In terms of returns to investors, most of the debt-based mutual funds in the country underperformed compared to their respective S&P benchmark indices, over the last five years, says a report.
The comparative analysis between debt-based funds and S&P India's two benchmark indices - government bond index and bond index - is for the five years ended June 2014.
According to the report by S&P Dow Jones Indices, more than 78 per cent mutual funds in government bonds failed to beat S&P India Government Bond Index, while 53 per cent Indian Composite Bond funds were outperformed by S&P India Bond Index.
The interest rate remained higher and impacted the active managers in the Indian government bond peer group which underperformed the S&P India Government Bond Index over one, three and five-year periods, Asia Index Private Senior Analyst Utkarsh Agrawal said.
Almost a quarter of the funds in this peer group disappeared over the five-year period. Active managers in the Indian composite bond category also could not outperform the benchmark in the five-year period, Agarwal added.
Moreover, as many as 54.36 per cent large-cap equity funds underperformed compared to their benchmark index, S&P BSE 100, in the last five years. In comparison, only about 34.3 per cent Indian Equity Linked Savings Scheme (ELSS) funds and 38.6 per cent Indian Equity Mid/Small Cap funds underperformed their respective benchmark indices - S&P BSE 200 and S&P BSE Mid cap - in the five year period, the report said.

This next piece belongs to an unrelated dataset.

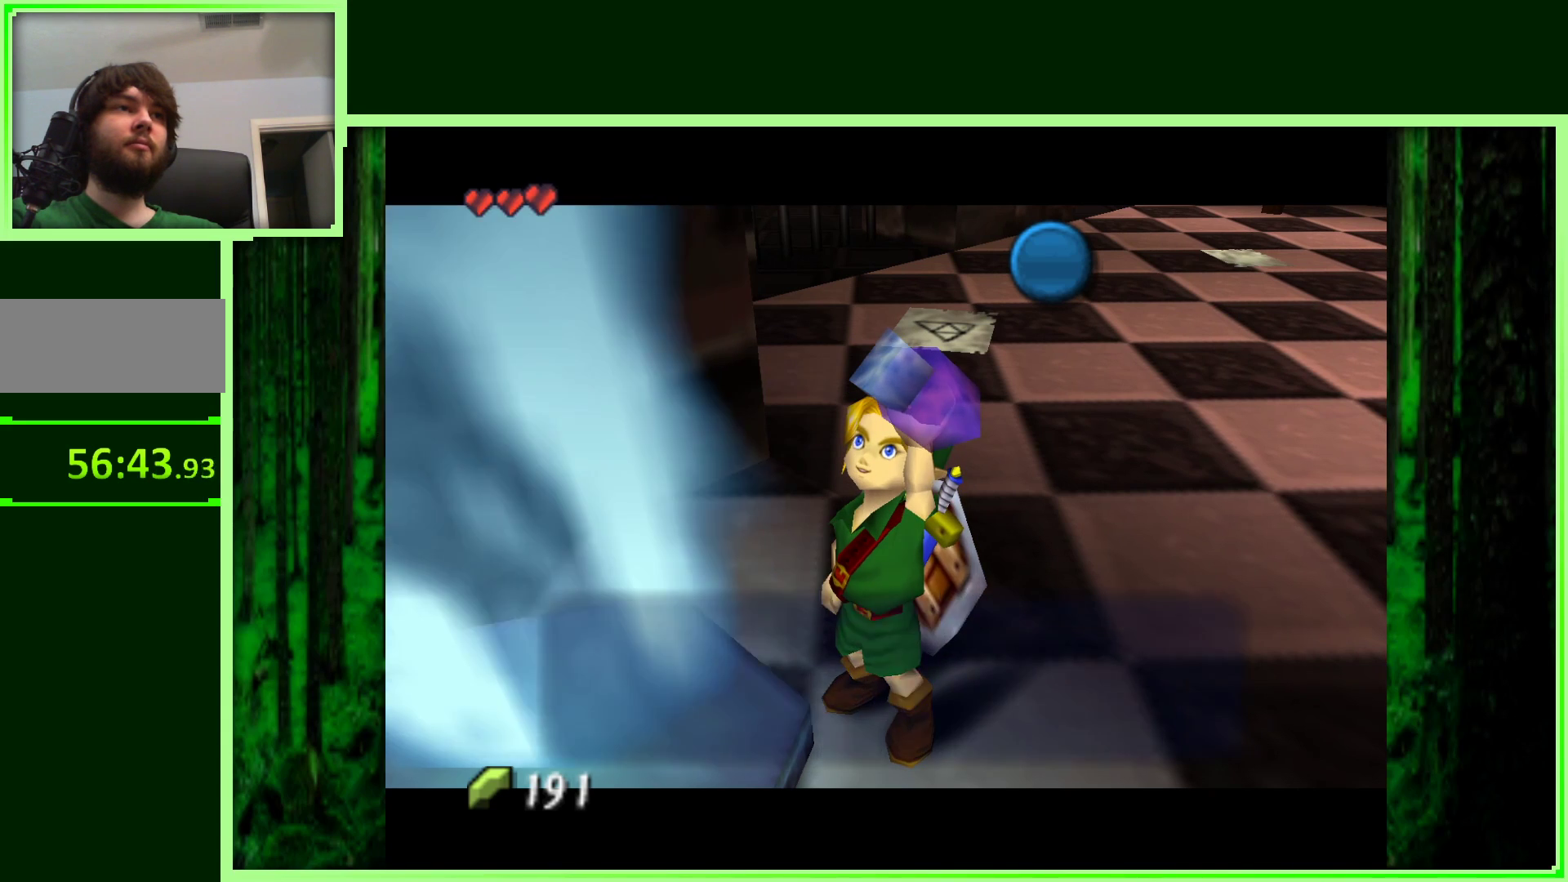
{"buttons": ["A"], "left_stick": "center", "events": [[83, "A", "up"], [200, "A", "down"], [283, "A", "up"], [383, "A", "down"]]}
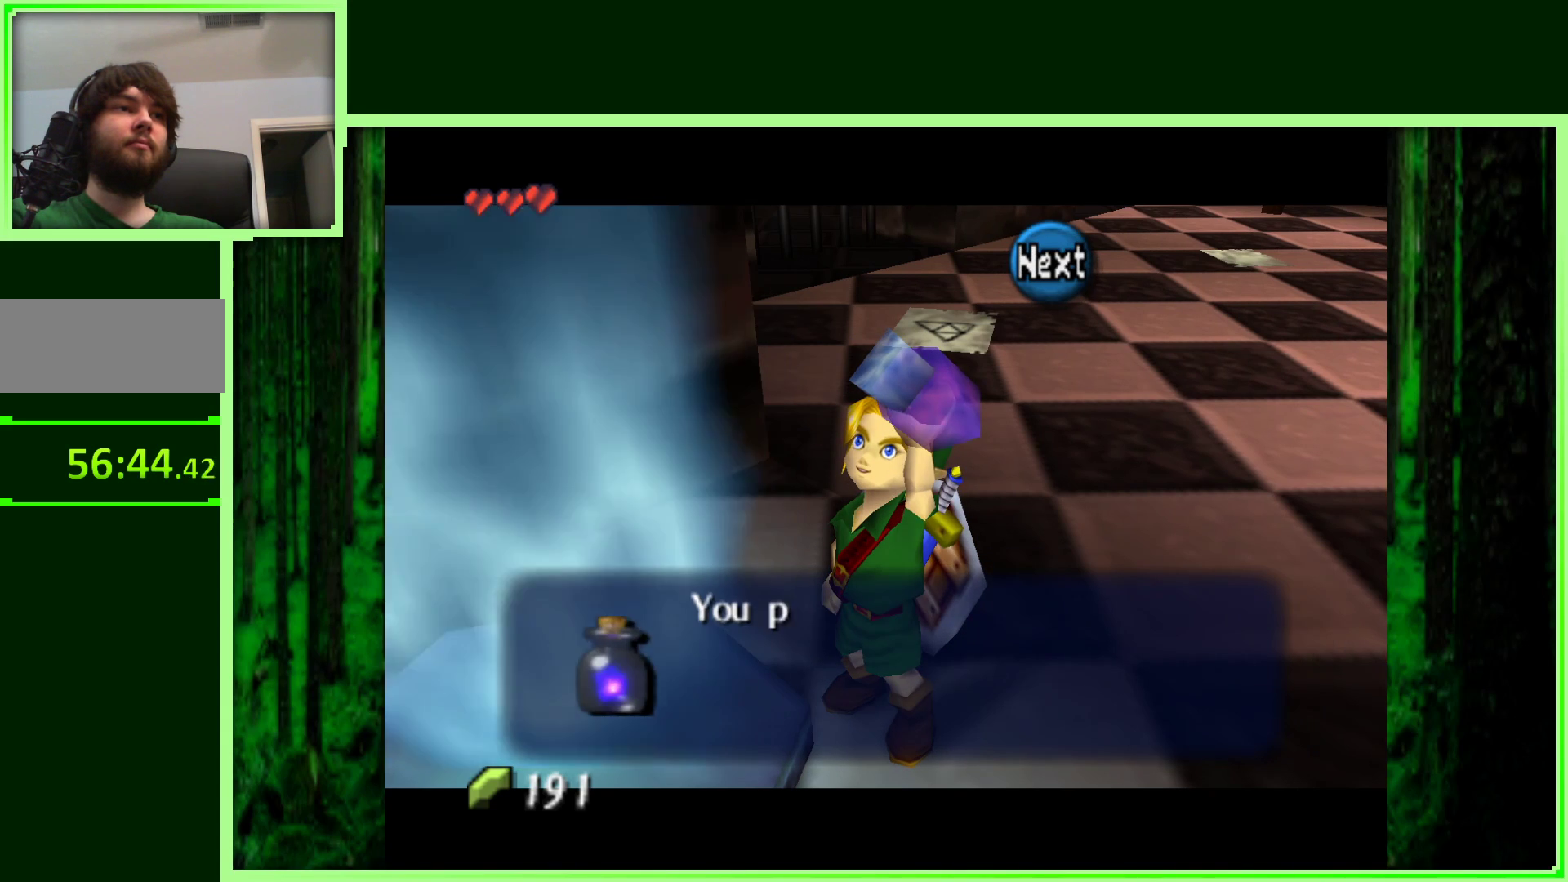
{"buttons": ["A"], "left_stick": "center", "events": [[50, "A", "up"], [117, "A", "down"], [267, "A", "up"], [383, "A", "down"]]}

The findings are based on S&P Indices Versus Active Funds (SPIVA) scorecard which measures performance of actively managed Indian mutual funds against their benchmarks.
Although the actively managed Indian large-cap equity funds outperformed the S&P BSE 100 over a one-year period, they underperformed over the five-year period, Asia Index Private Senior Analyst Utkarsh Agrawal said.
According to Agarwal, nearly 17 per cent of the mutual funds in the large cap equity segment have disappeared, which signify the difficulty that active managers face in this peer group over longer time periods.
Among the various segments, the report found that only Indian ELSS funds maintained a survivorship rate of over 95 per cent for the five year period, while the same stood at less than 80 per cent for the Indian mid- cap/small-cap equity funds and Indian government bond funds.
Besides, the survivorship rate of Indian large-cap equity funds and Indian composite bond funds was 83 per cent and 93 per cent respectively, over the five year period. Asia Index is a 50-50 partnership between S&P Dow Jones Indices and leading Indian bourse BSE.